165 Tim’s rationale for good mathematics teaching was from a purist stance where
the love and beauty of the subject were the main reasons for the inclusion of the subject in the curriculum. He considered mathematics to be an essential
communication tool with a unique and unambiguous language.
When questioned again during the research Tim held a firmer view that tasks take up too much teaching time and that exercises that gradually increase in difficulty were almost always better than tasks. He had changed his view about pupils tackling tasks all the time to pupils should only occasionally tackle tasks. He had therefore, after four years of teaching, resolutely remained true to his original rationale expressed during his training year. His beliefs concerning pupils experiencing tasks were also changing to be more in line with his rationale.

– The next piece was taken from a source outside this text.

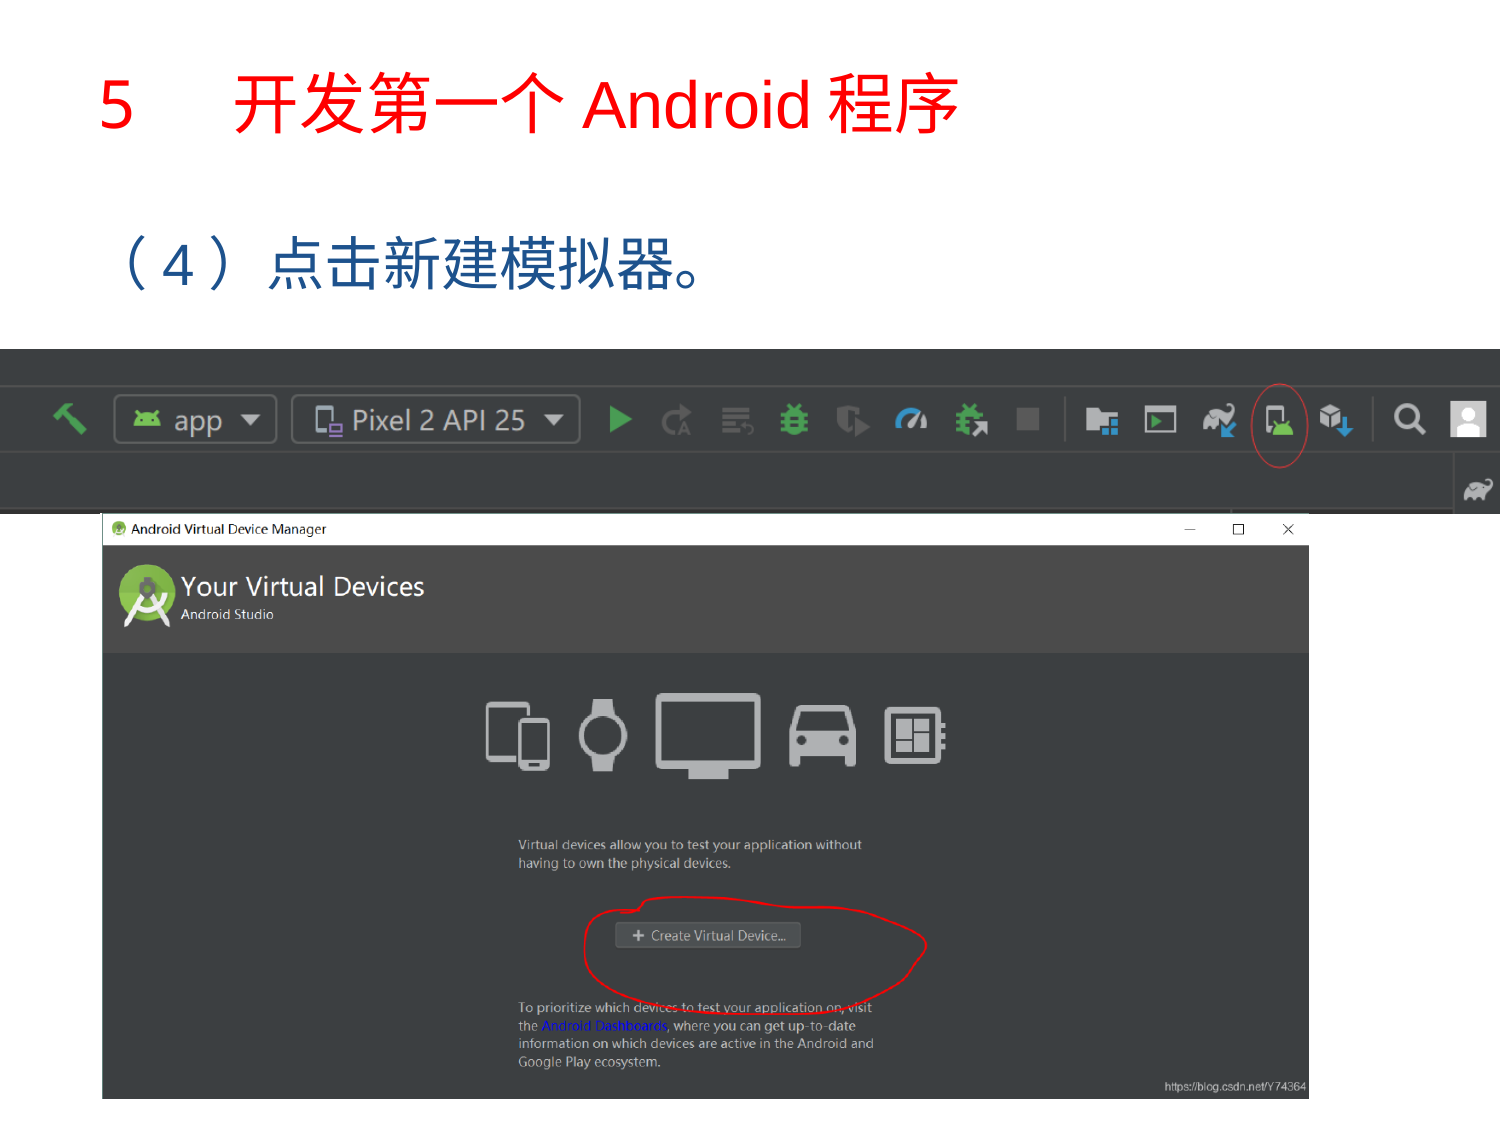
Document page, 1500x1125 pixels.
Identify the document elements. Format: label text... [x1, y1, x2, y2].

picture [0, 349, 1500, 1099]
list （4）点击新建模拟器。 [75, 219, 1500, 348]
text_box 5 开发第一个Android程序 [82, 54, 977, 150]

4.2.6 Biography – Mike (me)
I qualified as a mathematics teacher in 1973 immediately after studying for a mathematics degree. Whilst at school I studied pure mathematics, applied mathematics, further mathematics, music, physics and history at ‘A’ levels after ‘O’ levels. On qualifying as a mathematics teacher I took a one year post in a primary school before moving to a full-time appointment in a bilateral (grammar and secondary modern) high school. My own grammar school mathematical experiences were traditional in that I was prepared for examinations by being required to complete long, repetitive exercises of questions which gradually increased in difficulty. The lessons followed a format of being shown how to solve some examples by the teacher and then sitting in absolute silence to complete set exercises with no interaction between members of the class or with the teacher.
My initial views on how mathematics should be taught began to formulate during my training year where practical work, which involved dialogue and discussion were the norm and were encouraged as the expected pedagogical approach by the lecturers. During this period schools could ask their examining boards to examine pupils on a syllabus of their own design. The School Mathematics Project (SMP), started by Bryan Thwaites, at Southampton University, and The Midlands Mathematics Experiment (MME), organized by Cyril Hope, at Worcester College of Education, were just two such experimental mathematics curricula. Adapting my initial views on how mathematics should be taught is not surprising
166 as my teacher training lecturers were the team, under the leadership of Cyril
Hope, who developed and wrote the MME curriculum.
During my time spent teaching the landscape of school mathematics was changed and influenced by a number of important reports (Cockcroft, 1982; Swann, 1985); and major curriculum initiatives School Mathematics Project (1961); Curriculum Matters – Mathematics (HMSO, 1985a, 1985b); Cognitive Acceleration in Mathematics Education (Adey, 1988) and changes to the examination system with the introduction of GCSEs and the SATs (Dearing, 1994). All of these helped to shape my views and beliefs that mathematics should be taught in a completely different way to that in which I had experienced at school.
I eventually came to the belief, which I currently still adhere to, that good mathematics teaching and learning should be based on a number of key principles:-
1. Mathematics teaching needs to use a variety of pedagogical strategies and worthwhile tasks; appropriate activities and exercises are needed to develop mathematics skills.
2. Mathematics teaching has to build on pupils’ thinking.
3. Mathematics teaching exemplifies and develops links between mathematical topics and other subjects
4. Mathematics teaching develops the careful and precise use of mathematical language by both the teacher and pupils
5. Mathematics teaching exposes misconceptions and enables pupils to reformulate their understanding
6. Mathematics teaching encourages mathematical understanding rather than the selective recall of facts
7. Mathematics teachers need both good subject knowledge and pedagogical knowledge.